Ouniverso é surpreendente. Até onde alcançam as lentes do telescópio mais poderoso – o Hubble, que opera em órbita, a 300 quilômetros da Terra – as novidades não param de aparecer. Galáxias incontáveis e seus bilhões de astros (só a Via Láctea, a galáxia onde vivemos, tem 100 bilhões de estrelas). Buracos negros misteriosos, cuja força gravitacional devora até a luz. Corpos celestes situados a distâncias colossais, só vencidas pela luz, em sua viagem a 300 000 quilômetros por segundo, após 11 bilhões de anos. Nuvens de gases, asteróides flutuando a esmo. O universo visível é enorme, mas as equações dos físicos e cosmologistas não deixam dúvidas: o que vemos é só uma pequena amostra do cosmo, cerca de 5% de sua massa. A vastidão dos céus está preenchida fundamentalmente pela chamada matéria escura, espécie de fluido invisível que se esparrama pelo espaço, e pela energia escura, por enquanto só atestada pela matemática dos astrofísicos, com base em certos fenômenos no espaço intergalático.
"O universo é fantástico" diz o astrônomo inglês Martin Rees. "E talvez inexplicável", acrescenta o cientista. Diante de cenário tão grandioso, no entanto, é impossível calar a velha pergunta. De onde veio tudo isso? Em que útero ancestral todas as coisas foram geradas? Se você pensou em responder "do Big Bang", então está na hora de atualizar seus conhecimentos.

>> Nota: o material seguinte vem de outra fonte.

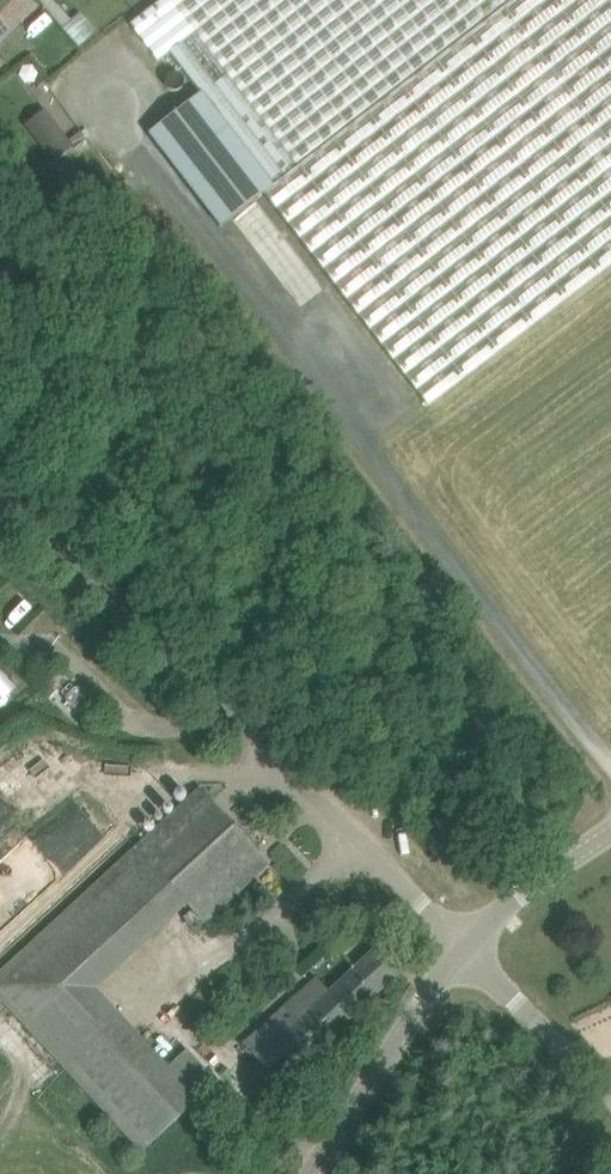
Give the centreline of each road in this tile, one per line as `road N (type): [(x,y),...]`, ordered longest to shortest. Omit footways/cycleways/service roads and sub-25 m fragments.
road 1 (unclassified): [(465,950),(0,485)]
road 2 (tertiary): [(311,1173),(381,1054),(465,950)]
road 3 (unclassified): [(610,1095),(465,950)]
road 4 (tertiary): [(465,950),(511,902),(610,836)]

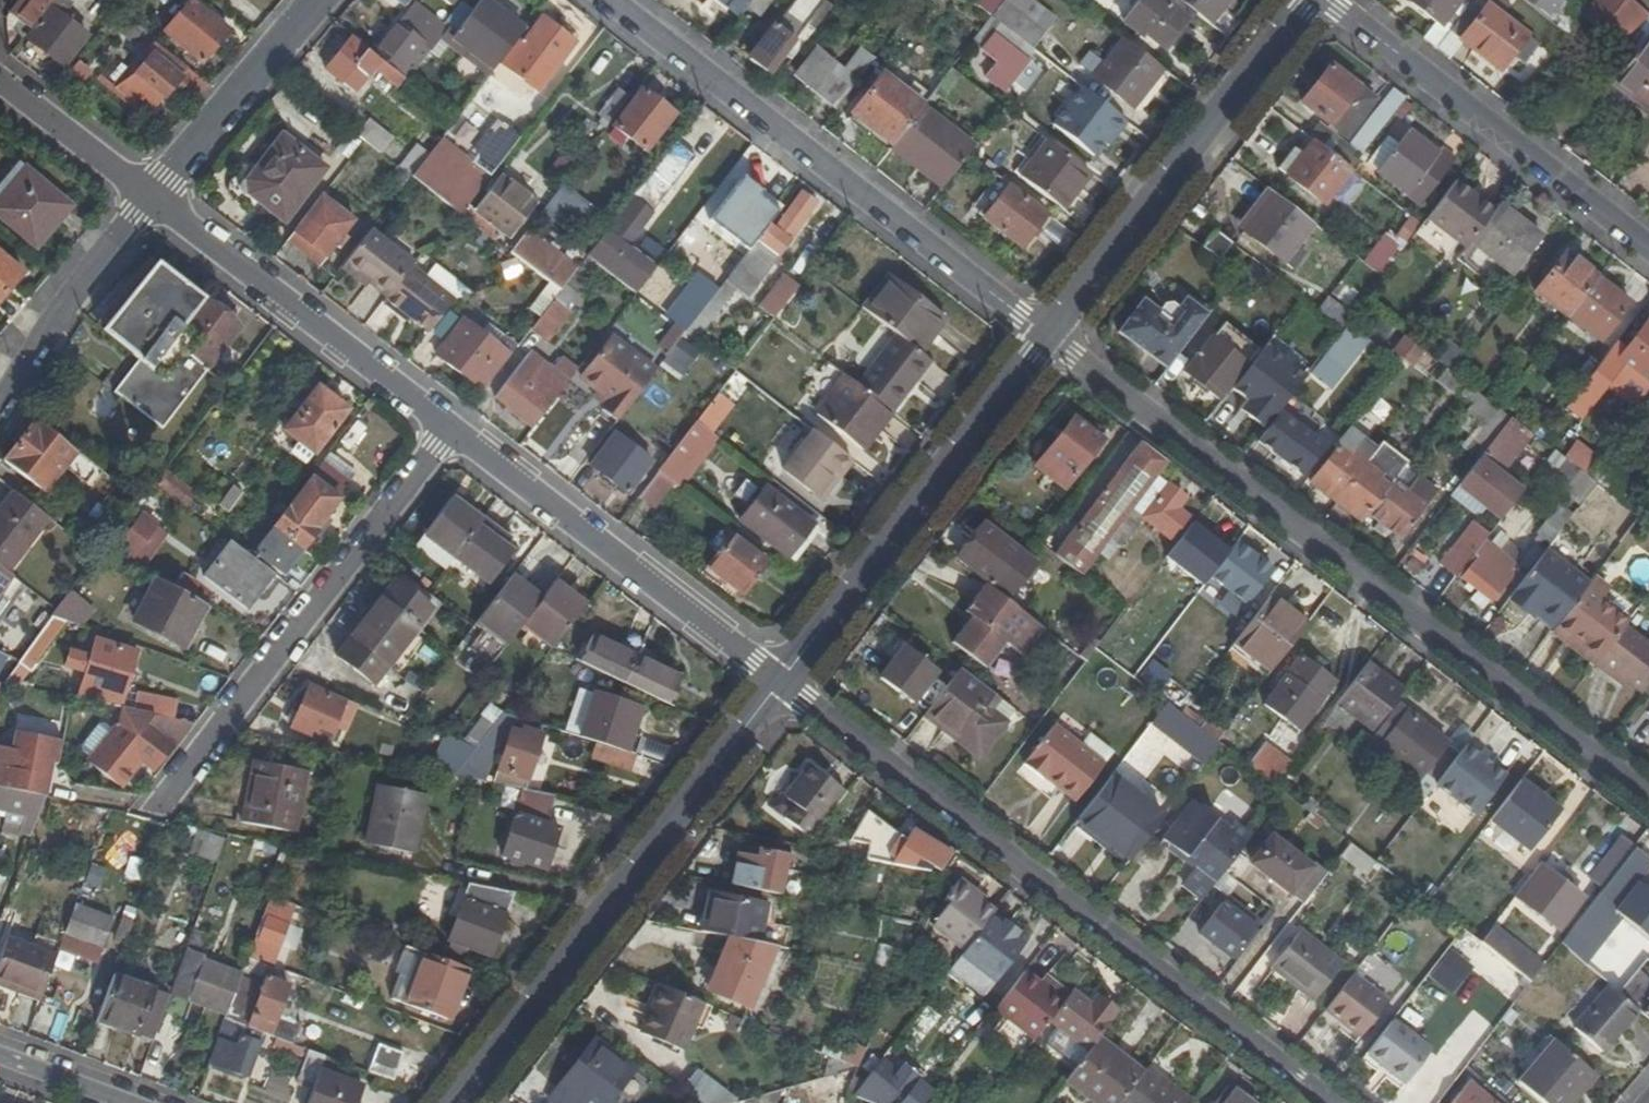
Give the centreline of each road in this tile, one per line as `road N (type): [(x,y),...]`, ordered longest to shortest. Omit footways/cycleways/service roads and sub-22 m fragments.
road 1 (residential): [(1648,795),(1047,338)]
road 2 (residential): [(1324,1102),(779,683)]
road 3 (residential): [(1047,338),(602,0)]
road 4 (residential): [(779,683),(459,1102)]
road 5 (residential): [(440,430),(156,819)]
road 6 (residential): [(1047,338),(779,683)]
road 7 (residential): [(779,683),(440,430)]
road 8 (residential): [(1301,0),(1047,338)]
road 9 (residential): [(1648,247),(1325,0)]
road 10 (residential): [(440,430),(154,195)]
road 11 (residential): [(154,195),(49,328),(0,407)]
road 12 (residential): [(311,0),(154,195)]
road 13 (residential): [(154,195),(0,78)]
road 14 (residential): [(131,1102),(0,1053)]

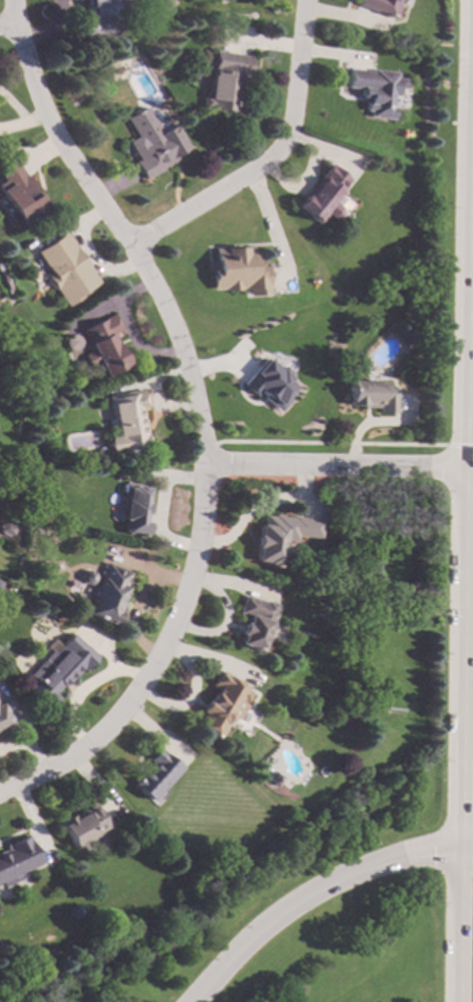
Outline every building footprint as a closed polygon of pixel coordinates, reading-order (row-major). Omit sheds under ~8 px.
[(87,17),(86,0),(123,0),(124,10),(117,11),(118,19),(115,19),(115,29),(112,30),(112,35),(77,38),(75,18),(87,17)] [(354,5),(356,0),(399,0),(397,4),(396,4),(396,6),(393,14),(391,15),(389,19),(354,5)] [(248,57),(244,77),(240,76),(236,96),(239,97),(236,114),(197,107),(199,96),(203,97),(209,61),(211,61),(213,51),(248,57)] [(368,72),(369,70),(393,73),(393,78),(401,79),(400,89),(394,89),(393,96),(388,96),(387,107),(391,108),(390,120),(365,117),(366,111),(361,110),(362,98),(356,97),(357,89),(343,87),(345,69),(368,72)] [(157,132),(172,125),(184,148),(169,155),(172,160),(156,169),(157,171),(139,180),(130,162),(133,161),(124,142),(132,137),(122,118),(144,107),(157,132)] [(7,229),(0,216),(0,213),(6,210),(0,199),(0,162),(9,157),(20,176),(22,175),(41,210),(7,229)] [(346,180),(333,195),(338,199),(333,206),(335,207),(336,211),(336,214),(334,217),(330,218),(326,217),(321,214),(313,225),(291,208),(326,164),(346,180)] [(92,282),(74,294),(76,297),(60,307),(40,277),(44,274),(30,252),(60,233),(92,282)] [(249,257),(255,257),(255,266),(262,266),(264,295),(243,296),(243,290),(219,291),(219,289),(207,289),(205,261),(210,260),(209,249),(248,246),(249,257)] [(108,315),(116,331),(107,335),(122,366),(100,377),(94,363),(84,368),(78,356),(87,352),(76,330),(108,315)] [(68,335),(73,337),(75,342),(73,348),(68,350),(62,348),(60,343),(62,337),(68,335)] [(293,391),(283,381),(285,379),(263,359),(239,385),(252,397),(255,394),(273,412),(293,391)] [(386,382),(386,393),(394,394),(393,413),(376,412),(376,408),(360,407),(360,405),(345,405),(346,381),(386,382)] [(140,390),(143,410),(139,411),(145,449),(108,454),(103,419),(108,419),(104,395),(140,390)] [(147,487),(145,504),(148,504),(147,514),(144,514),(143,521),(149,522),(148,533),(141,532),(141,535),(121,533),(122,519),(120,518),(121,510),(117,509),(120,483),(147,487)] [(288,517),(288,516),(319,521),(316,540),(294,536),(293,542),(285,541),(280,569),(265,566),(266,565),(260,564),(261,562),(252,561),(254,547),(252,547),(254,536),(256,537),(261,515),(271,516),(271,514),(288,517)] [(11,537),(0,532),(0,526),(2,521),(15,527),(11,537)] [(128,572),(123,585),(125,586),(116,612),(119,614),(115,625),(82,613),(87,598),(86,598),(90,586),(96,589),(97,584),(94,583),(101,563),(128,572)] [(90,571),(92,576),(90,582),(85,585),(78,583),(77,578),(79,571),(84,570),(90,571)] [(71,581),(74,582),(75,584),(75,586),(74,588),(72,589),(69,589),(67,588),(67,585),(68,582),(71,581)] [(261,603),(261,604),(262,601),(273,604),(267,622),(271,624),(261,651),(234,642),(241,621),(245,623),(247,617),(234,613),(240,596),(261,603)] [(94,657),(80,673),(77,670),(60,688),(58,686),(50,694),(54,698),(43,710),(23,691),(32,681),(25,675),(49,649),(56,656),(60,651),(55,646),(68,633),(94,657)] [(223,675),(222,676),(242,689),(241,691),(246,694),(240,704),(243,706),(235,719),(228,719),(215,740),(202,732),(203,730),(194,724),(196,722),(193,720),(205,703),(206,704),(214,691),(206,686),(217,670),(223,675)] [(7,729),(0,732),(0,704),(2,703),(11,723),(5,726),(7,729)] [(178,768),(147,801),(129,785),(149,764),(143,759),(155,746),(178,768)] [(282,779),(275,787),(264,778),(271,770),(282,779)] [(105,827),(97,832),(99,835),(85,843),(84,840),(72,847),(58,821),(69,815),(70,818),(93,805),(105,827)] [(19,877),(0,887),(0,850),(3,848),(1,845),(24,834),(38,862),(17,873),(19,877)]
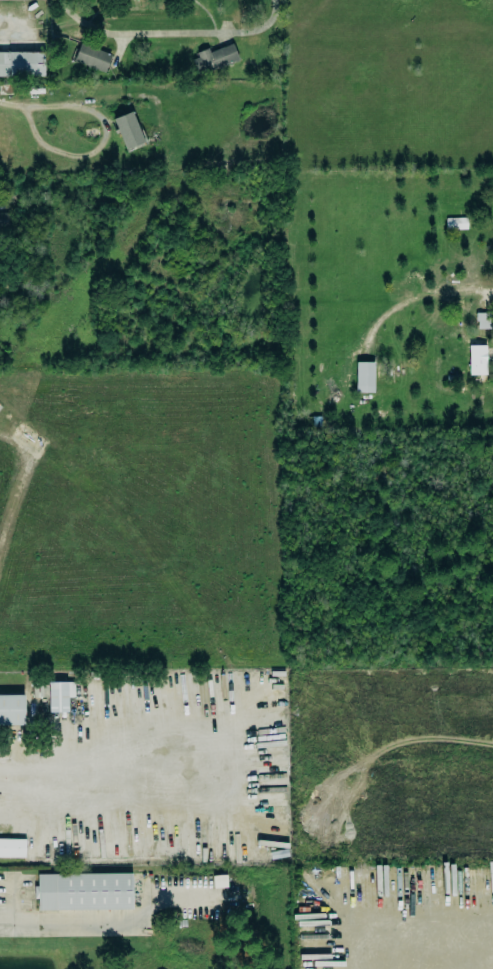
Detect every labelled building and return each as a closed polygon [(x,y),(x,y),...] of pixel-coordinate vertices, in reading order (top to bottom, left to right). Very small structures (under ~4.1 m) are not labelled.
[(111,55),(80,43),(73,61),(105,73),(111,55)] [(198,75),(238,60),(232,44),(209,52),(209,50),(191,56),(198,75)] [(0,52),(0,77),(45,76),(45,52),(0,52)] [(125,150),(144,143),(132,111),(113,119),(125,150)] [(8,213),(0,213),(0,227),(8,227),(8,213)] [(467,218),(446,218),(446,230),(467,229),(467,218)] [(490,313),(476,313),(476,329),(490,329),(490,313)] [(469,346),(469,375),(486,375),(486,346),(469,346)] [(373,393),(374,363),(356,362),(356,393),(373,393)] [(75,698),(74,682),(48,683),(49,713),(68,712),(67,698),(75,698)] [(0,695),(0,726),(24,725),(24,695),(0,695)] [(0,839),(0,857),(25,858),(25,840),(0,839)] [(37,875),(37,886),(36,886),(36,911),(132,909),(131,873),(37,875)] [(213,876),(213,889),(227,888),(226,876),(213,876)]
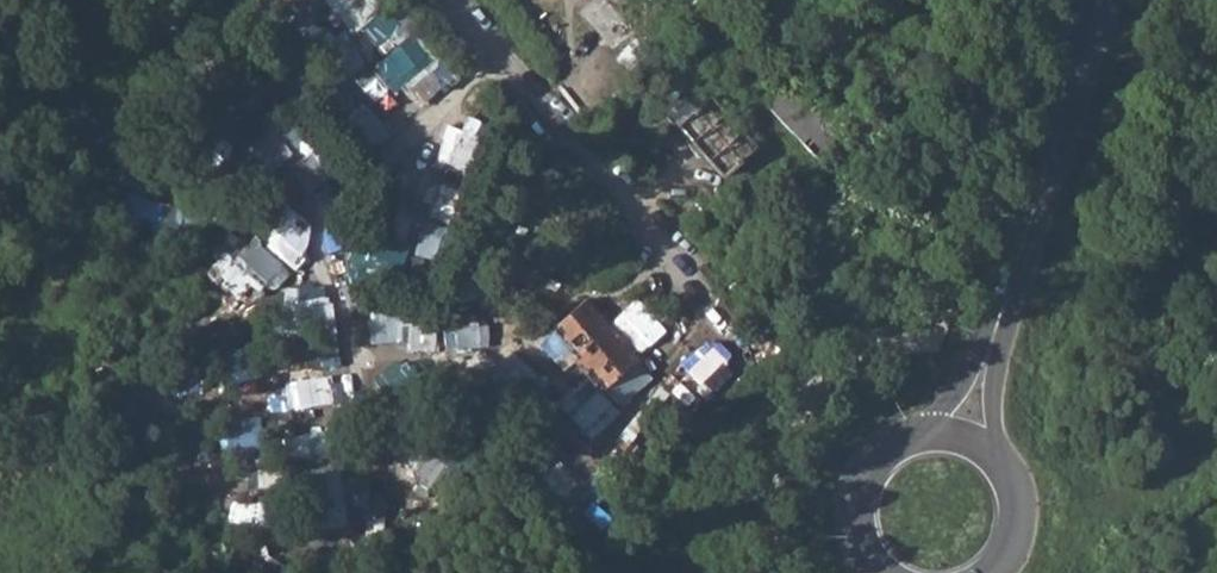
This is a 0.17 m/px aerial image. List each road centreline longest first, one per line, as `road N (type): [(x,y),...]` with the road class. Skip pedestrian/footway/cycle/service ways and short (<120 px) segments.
road 1 (unclassified): [(438,0),(760,373)]
road 2 (tertiary): [(1100,0),(1016,263)]
road 3 (tertiary): [(1016,263),(958,391),(919,433)]
road 4 (tertiary): [(992,457),(990,395),(1016,263)]
road 5 (tertiary): [(919,433),(870,465),(857,493),(867,551)]
road 6 (tertiary): [(982,572),(1013,518),(1005,475),(992,457)]

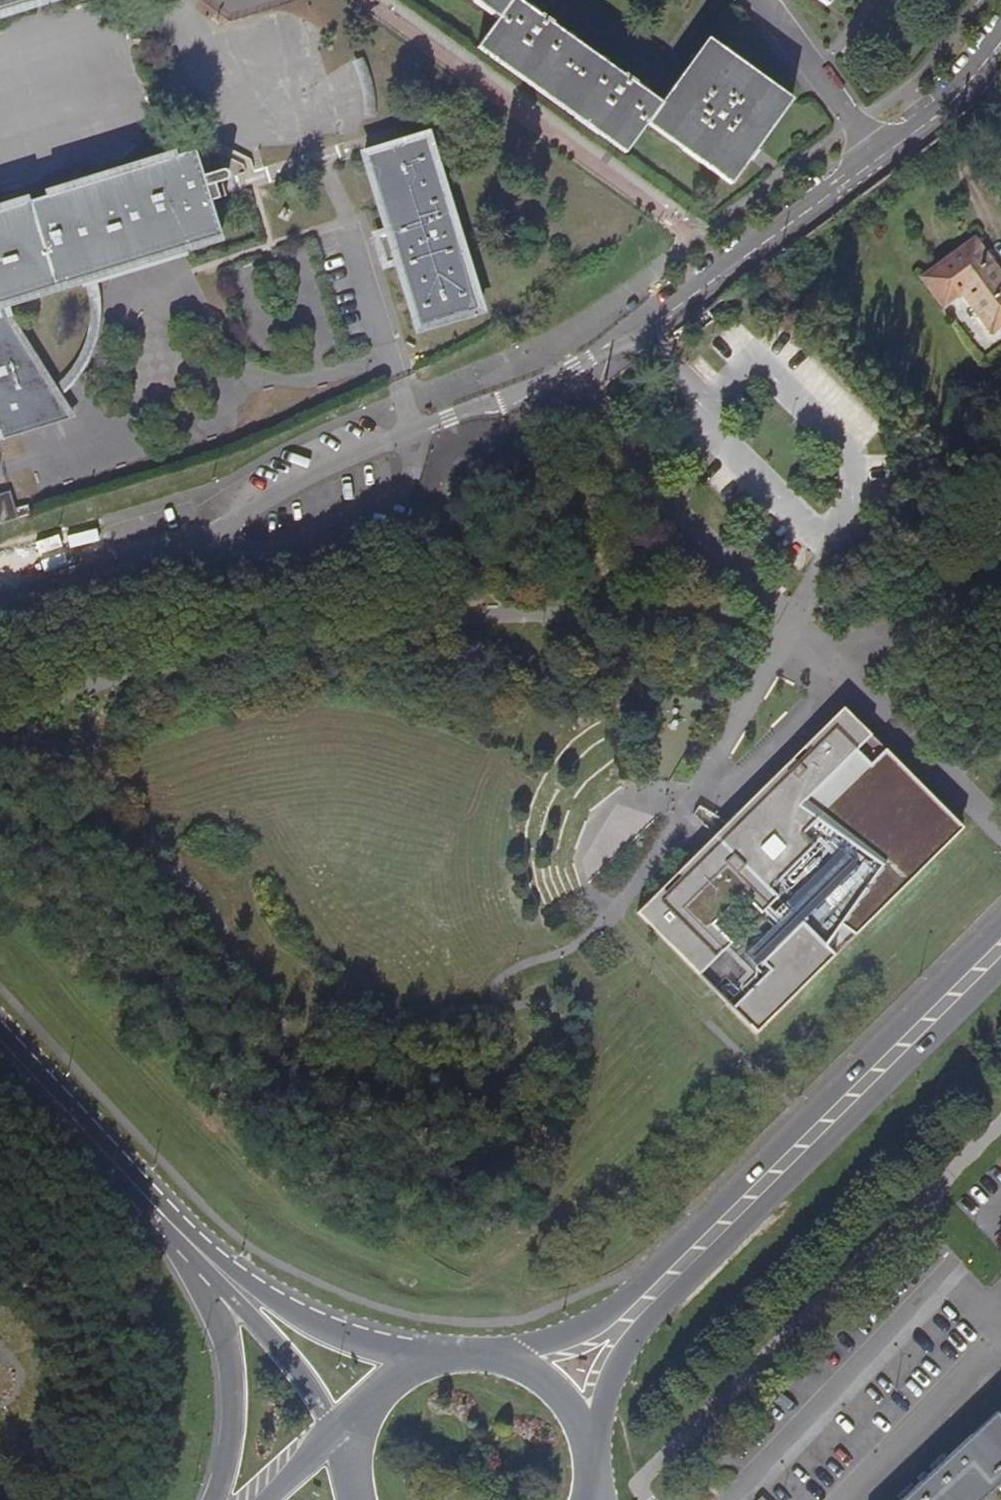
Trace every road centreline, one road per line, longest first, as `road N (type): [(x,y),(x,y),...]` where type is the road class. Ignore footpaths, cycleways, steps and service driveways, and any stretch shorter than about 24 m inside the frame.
road 1 (track): [(0,739),(47,707),(129,677),(377,620),(526,604),(776,620)]
road 2 (secondary): [(1000,921),(631,1294),(597,1320),(529,1348),(488,1350)]
road 3 (secondary): [(585,1463),(616,1363),(652,1317),(1000,972)]
road 4 (residential): [(878,160),(641,332),(564,374),(403,438)]
road 5 (residential): [(0,603),(56,582),(185,558),(403,438)]
road 6 (residential): [(447,1348),(389,1351),(330,1331),(268,1297),(140,1190)]
road 7 (residential): [(140,1190),(218,1323),(227,1418),(210,1499)]
road 8 (residential): [(140,1190),(247,1312),(343,1440)]
road 9 (residential): [(140,1190),(0,1038)]
road 10 (residential): [(878,160),(772,0)]
road 11 (residential): [(1000,54),(878,160)]
road 12 (secondary): [(585,1463),(576,1424),(556,1390),(525,1364),(488,1350)]
road 13 (secondary): [(447,1348),(419,1355),(373,1387),(343,1440)]

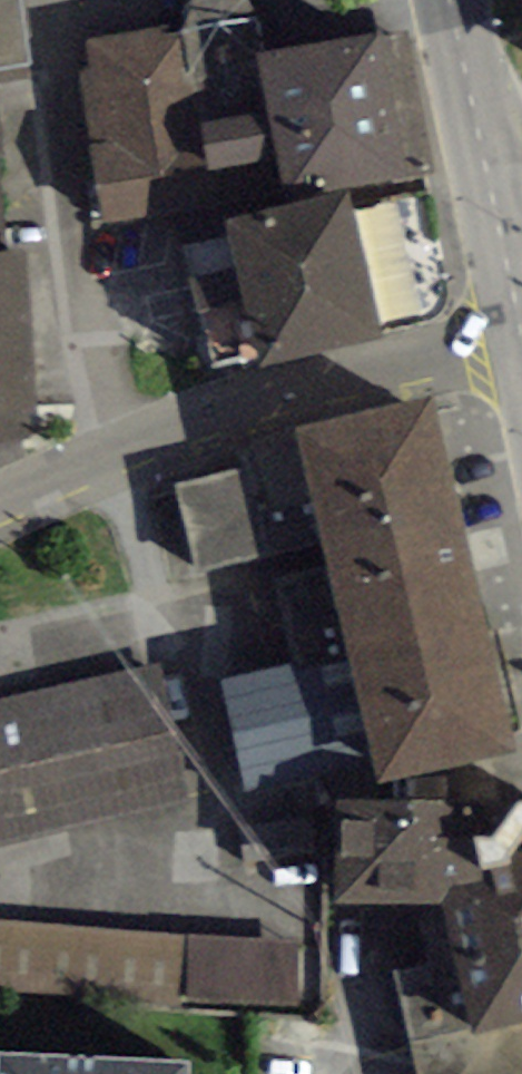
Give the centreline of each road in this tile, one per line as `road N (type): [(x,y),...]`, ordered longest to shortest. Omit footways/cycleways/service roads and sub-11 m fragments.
road 1 (residential): [(0,502),(129,440),(288,385),(521,336)]
road 2 (primary): [(521,328),(452,0)]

A teoria de que o universo teve início numa grande explosão (Big Bang, em inglês) foi formulada no início do século XX e, praticamente, arrefeceu a discussão milenar sobre se o cosmo teve um começo ou se existe desde sempre. Graças à descoberta de que as galáxias estão se afastando umas das outras, feita pelo americano Edwin Hubble em 1922, foi fácil rodar o "filme" ao contrário e deduzir que em algum instante do passado elas estiveram juntas, concentradas em um ponto de extrema densidade e altíssima temperatura, cuja explosão, até hoje, impulsiona os fragmentos em direção ao infinito. Mas esse modelo, aceito por quase 100% dos cientistas, é restrito e imperfeito. "O Big Bang se refere apenas à expansão a partir de um estado inicialmente denso e quente", alega o físico Alan Guth, do Instituto de Tecnologia de Massachussets, o MTI, nos Estados Unidos. "A teoria não diz o que explodiu, por que explodiu e o que acontecia antes dessa explosão".
O Big Bang é, na verdade, um raciocínio sobre o resultado da explosão. O modelo pressupõe que toda a matéria existente no universo já estava lá, no ponto singular do início, apenas muito comprimida e numa forma diferente do estado atual. Mas como e de onde surgiu essa substância primordial? Foi nessa lacuna que o próprio Guth, cientista premiado no ano passado com a medalha Benjamin Franklin em física - honraria que costuma preceder a concessão do Prêmio Nobel -, encontrou terreno para uma teoria revolucionária que pretende esclarecer a origem do que explodiu no bang.
De onde veio universo? A resposta de Guth é: do nada, do zero. As primeiras partículas teriam surgido de uma simples "flutuação de vácuo", processo de alteração de um campo elétrico que a física clássica desconhecia, mas que a mecânica quântica, nascida no século passado, acabou por revelar aos estudiosos da intimidade subatômica. Segundo essa conjetura – conhecida como teoria do universo inflacionário -, as partículas primordiais emergiram do vazio e, à semelhança da subida dos preços quando há inflação monetária, expandiram-se a uma velocidade espantosa em bilionésimos de segundo, formando assim a aglomeração que seria em seguida fragmentada na grande explosão. A teoria não contradiz nem substitui a do Big Bang. Completa-a. Na prática, fornece o início a partir do qual o modelo do bang pode continuar, uma das razões de sua larga aceitação entre físicos e cosmologistas.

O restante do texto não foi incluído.